Uniform convergence of functions with values in a Hilbert space

Question

Let $(f_n)$ be any family of functions with value in a Hilbert space $\mathcal H\,$. Suppose that, for all $t\in \mathbb R\,$, $f_n(t)$ converges weakly in $\mathcal H$ to a limit $f(t)$. Then, it is well--known that if $\|f_n(t)\|_{\mathcal H}\to \|f(t)\|_{\mathcal H}\,,$ for all $t\,,$ then we have $$ f_n(t)\to f(t) \text { in } \mathcal H\,\qquad \text{ as } n\to \infty\,\qquad \forall t. $$ Now, suppose that $f_n$ converges weakly to $f$ in $\mathcal C_b(\mathbb R;\mathcal H)\,,$ where $\mathcal C_b(\mathbb R;\mathcal H)$ denotes the space of bounded continuous functions on $\mathbb R$ with value in $\mathcal H$ . Is there any analog of the above theorem that ensures $$ \sup_{t\in\mathbb R}\|f_n(t)-f(t)\|_{\mathcal H}\to 0 \quad \text{ as } n\to \infty\,. $$

Answer 1

No, there is not. The main problem is that your assumptions do not have anything to do with the variable $t$.
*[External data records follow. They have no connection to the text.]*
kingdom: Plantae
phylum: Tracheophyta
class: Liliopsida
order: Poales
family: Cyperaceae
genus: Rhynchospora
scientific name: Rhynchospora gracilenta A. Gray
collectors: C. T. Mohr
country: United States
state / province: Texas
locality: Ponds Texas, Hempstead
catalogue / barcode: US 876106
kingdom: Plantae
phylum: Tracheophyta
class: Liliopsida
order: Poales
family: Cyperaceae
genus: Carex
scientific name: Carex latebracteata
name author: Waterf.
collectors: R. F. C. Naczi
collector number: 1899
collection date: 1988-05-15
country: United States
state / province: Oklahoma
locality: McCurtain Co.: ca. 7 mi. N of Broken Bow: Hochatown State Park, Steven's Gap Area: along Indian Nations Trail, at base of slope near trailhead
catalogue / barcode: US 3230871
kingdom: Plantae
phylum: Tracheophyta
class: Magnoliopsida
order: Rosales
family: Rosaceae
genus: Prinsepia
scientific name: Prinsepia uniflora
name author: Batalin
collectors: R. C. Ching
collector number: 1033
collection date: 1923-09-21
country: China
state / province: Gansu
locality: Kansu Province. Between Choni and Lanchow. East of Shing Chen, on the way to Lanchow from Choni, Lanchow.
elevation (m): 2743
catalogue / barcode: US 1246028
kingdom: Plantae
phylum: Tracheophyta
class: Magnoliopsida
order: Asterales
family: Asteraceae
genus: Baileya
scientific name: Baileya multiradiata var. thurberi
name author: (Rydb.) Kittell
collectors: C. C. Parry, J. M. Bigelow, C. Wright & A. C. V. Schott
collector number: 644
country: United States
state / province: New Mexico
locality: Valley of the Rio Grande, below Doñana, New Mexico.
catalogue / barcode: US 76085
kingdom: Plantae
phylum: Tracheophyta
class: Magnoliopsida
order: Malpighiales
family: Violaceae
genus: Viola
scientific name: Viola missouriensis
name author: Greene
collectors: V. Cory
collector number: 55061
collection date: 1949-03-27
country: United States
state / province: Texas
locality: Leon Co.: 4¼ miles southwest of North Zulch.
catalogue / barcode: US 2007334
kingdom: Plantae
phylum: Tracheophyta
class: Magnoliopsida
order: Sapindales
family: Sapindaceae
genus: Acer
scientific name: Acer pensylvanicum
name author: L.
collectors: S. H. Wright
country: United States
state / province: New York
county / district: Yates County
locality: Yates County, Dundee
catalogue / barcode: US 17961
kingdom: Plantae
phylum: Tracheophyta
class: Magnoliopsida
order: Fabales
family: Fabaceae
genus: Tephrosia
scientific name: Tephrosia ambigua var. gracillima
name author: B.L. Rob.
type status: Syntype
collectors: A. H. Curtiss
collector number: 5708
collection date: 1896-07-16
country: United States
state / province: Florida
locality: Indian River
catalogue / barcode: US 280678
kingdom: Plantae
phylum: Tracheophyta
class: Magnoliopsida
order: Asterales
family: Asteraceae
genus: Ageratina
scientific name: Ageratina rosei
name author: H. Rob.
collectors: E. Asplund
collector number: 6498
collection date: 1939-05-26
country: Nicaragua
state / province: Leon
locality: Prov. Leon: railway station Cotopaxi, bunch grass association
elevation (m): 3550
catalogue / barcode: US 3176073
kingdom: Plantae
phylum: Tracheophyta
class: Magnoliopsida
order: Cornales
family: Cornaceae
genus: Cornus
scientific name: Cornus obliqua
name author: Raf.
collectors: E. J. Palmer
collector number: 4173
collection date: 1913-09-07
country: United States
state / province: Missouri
For a counterexample consider $\mathcal H=\mathbb R$ and $f_n(t)$ be the function that is zero everywhere except for the interval $(1-1/n,1+1/n)$, where it has a bump such that $$\max_{(1-1/n,1+1/n)}f_n(t)=1.$$ You can prove by hand that for all $t\in\mathbb{R}$ we have that $f_n(t)\rightarrow 0$, so you have both weak and strong convergence of the sequence $\{f_n(t)\}$ to $0$, and $0\in C_b(\mathbb{R},\mathcal{H})$, however $\sup || f_n(t)-0 ||$ does not converge to zero.